Git doesn’t generate.rev files by default, but you can try it yourself by running Git config pack.writeReverseIndex true and then repackaging the repository (using Git repack-ad). We’ve been doing this on GitHub over the past few months, significantly improving the experience of many Git operations.

[Source code]

trivia

  • We’ve already mentioned the commit-graph file in the previous article. This is a very useful sequence of information that contains common information about commits, such as who is whose parent commit node, who is whose root node, and so on. For more details, this series of articles provides a good explanation. The commit log chart also stores the generation number information for each commit, helping to speed up multiple commit walks. Git 2.31 has a new generation number that can further improve performance in certain scenarios. This section of Code was contributed by Abhishek Kumar, a student at the Google Summer of Code.

    [source]

  • In recent versions of Git, it has become easier to change the default name of the primary branch in a new repository with the init.defaultBranch configuration item. Git has traditionally tried to check out the branch that the HEAD of the remote repository points to (for example, if the default branch on the remote repository is “foo”, Git clone will try to check out the foo branch locally), but this does not work against empty repositories. In Git 2.31, the same applies to empty repositories. Now, if you clone a new repository locally and start writing the first code, your local copy will follow the default branch name of the remote repository, even if the remote repository has not committed the records yet.

    [source]

  • Speaking of renaming, Git 2.30 also makes it easier to change another default name: the name of the first remote branch of the repository. When you clone a repository, the first initial remote branch is always called “Origin”. Before Git 2.30, you could only rename origin

    with Git remote. Git 2.30 by default gives you the option to configure a custom name instead of always using “Origin”. Try setting the clone. DefaultRemoteName configuration item yourself.

    [source]

  • As a warehouse gets bigger and bigger, it becomes difficult to determine which branches are the main ones. Git 2.31 has a –disk-usage option for Git rev-list, making it easier and faster to calculate the size of an object than using the original tool. The example section of the Rev-List manual shows us some use cases (see the “traditional” way of doing this in the timing section of the source link below).

    [source]

  • You may have used the -g

    option to find commits that have changed a particular code character (e.g. Git log -g ‘foo\(‘ can find changes, whether added, deleted, or modified, involving calls to foo()). But you might also want to ignore changes that match a particular pattern. Git 2.30 introduces -i

    , which lets you ignore code changes that match a particular regular expression. For example, git log -p -i ‘//’ omits changes that only modify comments (including //).

    [source]

  • The renaming detection mechanism has also been significantly optimized to pave the way for Merge Backend. See Optimizing Git’s Merge Machinery, #1, Optimizing Git’s Merge Machinery, #2 for more details.

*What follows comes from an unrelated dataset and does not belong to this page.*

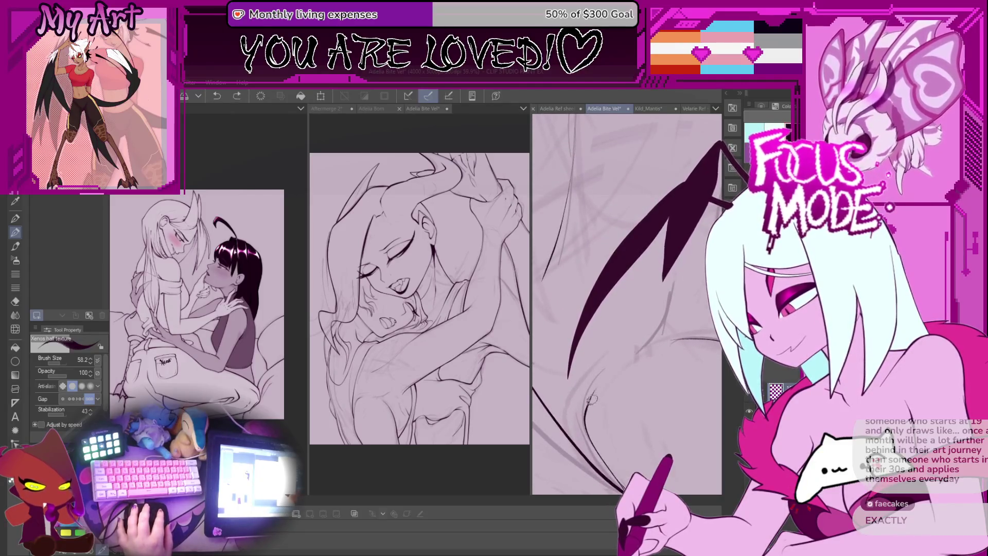
left_click_drag(680, 328, 589, 386)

These are just a few glimpses of the latest updates. Read the release notes for 2.30, 2.31, or earlier in the Git repository for more updates.

If you find any mistakes in your translation or other areas that need to be improved, you are welcome to the Nuggets Translation Program to revise and PR your translation, and you can also get the corresponding reward points. The permanent link to this article at the beginning of this article is the MarkDown link to this article on GitHub.


The Nuggets Translation Project is a community that translates quality Internet technical articles from English sharing articles on nuggets. The content covers Android, iOS, front-end, back-end, blockchain, products, design, artificial intelligence and other fields. If you want to see more high-quality translation, please continue to pay attention to the Translation plan of Digging Gold, the official Weibo, Zhihu column.